Un huracán obliga a parar la grabación de 'El Conquistador del Pacífico'

Eneko, durante «El Conquistador del Pacífico'./EITB
Eneko, durante «El Conquistador del Pacífico'. / EITB

Eneko, el capitán azul, resultó eliminado en la prueba final a la que se sometieron los tres grupos, al no haber superado ninguno de ellos el juego de inmunidad

Joseba Fiestras
JOSEBA FIESTRAS

Decía el ensayista alavés Ramiro de Maeztu que quienes no defienden lo suficiente su ser quedan a merced de los vientos. Y sin ponerse tan exquisito, lo cierto es que los aventureros de esta edición de 'El Conquistador del Pacífico' han quedado expuestos a las impresionantes corrientes de Michael, el tercer huracán del Atlántico más intenso en tocar tierra en los Estados Unidos en términos de presión barométrica que, tras golpear duro la costa de Florida, hizo saltar las alarmas en el Golfo de panamá. Y parece que algunos participantes de esta edición no protegieron lo suficiente su ser porque la tempestad alteró notablemente su concurso.

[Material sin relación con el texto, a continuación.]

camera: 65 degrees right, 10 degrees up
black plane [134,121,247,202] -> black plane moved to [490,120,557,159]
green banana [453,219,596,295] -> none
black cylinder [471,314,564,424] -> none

El idílico archipiélago de las perlas se convirtió en un oscuro infierno, hasta el punto de tener que parar el formato por unas horas, tras evacuar los campamentos en busca de un refugio seguro en unas ruinas abandonadas. Y pasado el torbellino, volvieron los conflictos. Para empezar, un juego de inmunidad complejo en el que el equilibrio era fundamental, pese a los mareos que llevaban algunos. Los rojos están un tanto desorientados y no acaban de ver cómo reconducir su situación. Han perdido a Olaia y llevan una racha negativa que está empezando a afectarles muy fuerte. Los verdes, por su parte, aparentan tranquilidad, pero la 'guerra de sexos' que les afecta internamente puede empezar a pasarles factura. Y los azules están que lo tiran, aunque tanta euforia también puede afectarles negativamente. Llegados a este punto, mantener la estabilidad durante mucho tiempo en un bauprés era la clave y -bien por los vientos, bien por por el descontrol- todos sucumbieron al envite.

Pararon el juego

«Si somos capaces de mantener la sangre fría nos irá bien», pronosticaba Manu Maritxalar antes de someterse al reto. Ni Rappel en sus buenos años predijo tan bien. Lo de vidente no es lo suyo porque las caídas fueron constantes y a los tres equipos se les echó el tiempo encima. «La marea está bajando», avisó Julian Iantzi en varias ocasiones. Y a punto estuvieron de encallar todos los botes. El presentador tuvo que parar el juego y advertir de que todos perdían. Ante la inusual circunstancia, Iantzi informó de que un representante de cada grupo se pondría en riesgo en el duelo final. La novedad radicaba en que los capitanes también podían participar en el desafío. Y Seleta y Eneko aceptaron el lance presentándose voluntarios. Los verdes, sin embargo, no lo tenían tan claro. Las líderes esmeralda opinaban que al juego debía de ir «el más jabalí». Y ellas no se veían capaces, pese a que Nagore estaba dispuesta a la inmolación. Al final fue Iker el elegido.

Una complicadísima enredadera aguardaba a los condenados. David Seco acompañó a Eneko, Jontxu arropó a Seleta y Krasi apoyaba a Iker. Cada pareja estaba unida con un arnés y debía desenredar una cuerda siguiendo su estela. Una vez suelta había que enrollarla en un poste. Y a los azules se les atragantó la propuesta. Los Je, muy veloces, fueron los primeros en acabar dejando a Eneko y a Seleta batiéndose a muerte. Los Angoso lucharon hasta el final, pero el lío era excesivo y acabaron claudicando. «Prefiero sacrificarme por el equipo», admitía Eneko antes de despedirse. Y a su lado, el semblante de David Seco reflejaba su tristeza ante la pérdida. Los capitanes se despidieron con un sincero abrazo. Ambos han demostrado que se pueden apartar los problemas en favor del equipo y actúar civilizadamente, pese a que esta vez su unión no fue suficiente. En cualquier caso, Eneko se despidió con honores y la cabeza bien alta, su paso por 'El Conquistador' ha reforzado aún más su leyenda.